### Extracted text
Global digital ad spend is under pressure from a silent threat: invalid traffic (IVT). A new report estimates that advertisers worldwide are expected to lose over $63 billion in 2025 to non-human clicks, fake impressions, and bot-driven engagement.
India is no’t spared. Even though the country’s invalid traffic rate is relatively low, just 5.5% compared to double-digit fraud rates elsewhere, the sheer size of its digital ad economy makes the loss impossible to ignore.
India’s digital ad spend hit ₹45,292 crore in 2024 and is projected to grow to ₹69,856 crore by 2026. At a 5.5% IVT rate, that translates to ₹2,500 to ₹3,800 crore in wasted spend every year, lost to bots, fake clicks, and synthetic user behavior that delivers no return.
What Is Invalid Traffic, and Why It Matters
Invalid traffic includes everything from bot clicks and duplicate impressions to fake installs and AI-driven synthetic user behavior. These aren’t just empty clicks, they distort analytics, pollute conversion models, and waste budgets on traffic that never had any real customer intent.
In simpler terms: every rupee spent on IVT delivers nothing back.

The Illusion of Safety
India’s 5.5% IVT rate looks good compared to China (16.4%) or Brazil (14.7%). But this can create a dangerous illusion. At India’s scale, ₹45,292 crore in 2024 rising to ₹69,856 crore by 2026, a 5.5% loss rate still means thousands of crores disappear annually.

### Stated problem a
Write out the stretch of the records from their first line through the line containing "gray triangle: moved", both ends included, character for character.
The records below the article on invalid ad traffic are unrelated to it.

### Recorded information
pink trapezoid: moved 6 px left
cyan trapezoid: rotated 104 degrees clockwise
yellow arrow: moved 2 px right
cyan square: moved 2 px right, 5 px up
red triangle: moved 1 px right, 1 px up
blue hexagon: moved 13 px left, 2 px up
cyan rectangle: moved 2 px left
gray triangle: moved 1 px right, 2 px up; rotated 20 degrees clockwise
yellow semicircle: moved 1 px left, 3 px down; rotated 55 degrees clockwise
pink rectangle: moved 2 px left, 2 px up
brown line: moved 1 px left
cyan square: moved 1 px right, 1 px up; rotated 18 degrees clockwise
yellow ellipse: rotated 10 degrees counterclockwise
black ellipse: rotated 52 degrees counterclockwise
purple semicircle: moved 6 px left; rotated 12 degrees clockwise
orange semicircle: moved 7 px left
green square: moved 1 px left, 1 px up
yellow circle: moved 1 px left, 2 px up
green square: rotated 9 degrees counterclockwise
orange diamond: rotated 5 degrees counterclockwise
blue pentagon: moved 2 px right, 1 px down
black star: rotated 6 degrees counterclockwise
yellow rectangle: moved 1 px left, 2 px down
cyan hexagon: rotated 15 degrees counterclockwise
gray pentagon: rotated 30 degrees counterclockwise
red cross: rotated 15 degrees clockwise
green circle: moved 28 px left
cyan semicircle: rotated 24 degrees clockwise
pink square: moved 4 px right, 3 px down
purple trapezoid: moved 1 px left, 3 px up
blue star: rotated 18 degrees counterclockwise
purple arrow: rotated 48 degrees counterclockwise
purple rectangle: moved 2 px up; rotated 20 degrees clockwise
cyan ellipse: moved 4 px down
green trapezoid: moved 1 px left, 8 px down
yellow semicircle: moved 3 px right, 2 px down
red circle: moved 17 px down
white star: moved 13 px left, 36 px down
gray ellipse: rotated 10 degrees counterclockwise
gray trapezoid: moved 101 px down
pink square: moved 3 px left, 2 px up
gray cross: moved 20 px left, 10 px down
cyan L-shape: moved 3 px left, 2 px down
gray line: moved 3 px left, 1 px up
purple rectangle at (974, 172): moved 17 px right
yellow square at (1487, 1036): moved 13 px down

### Stated problem b
Give again, word for word, the stretch of the article on invalid ad traffic from "What Is Invalid" through "crores disappear annually.".

### Full solution a
pink trapezoid: moved 6 px left
cyan trapezoid: rotated 104 degrees clockwise
yellow arrow: moved 2 px right
cyan square: moved 2 px right, 5 px up
red triangle: moved 1 px right, 1 px up
blue hexagon: moved 13 px left, 2 px up
cyan rectangle: moved 2 px left
gray triangle: moved 1 px right, 2 px up; rotated 20 degrees clockwise

### Full solution b
What Is Invalid Traffic, and Why It Matters
Invalid traffic includes everything from bot clicks and duplicate impressions to fake installs and AI-driven synthetic user behavior. These aren’t just empty clicks, they distort analytics, pollute conversion models, and waste budgets on traffic that never had any real customer intent.
In simpler terms: every rupee spent on IVT delivers nothing back.

The Illusion of Safety
India’s 5.5% IVT rate looks good compared to China (16.4%) or Brazil (14.7%). But this can create a dangerous illusion. At India’s scale, ₹45,292 crore in 2024 rising to ₹69,856 crore by 2026, a 5.5% loss rate still means thousands of crores disappear annually.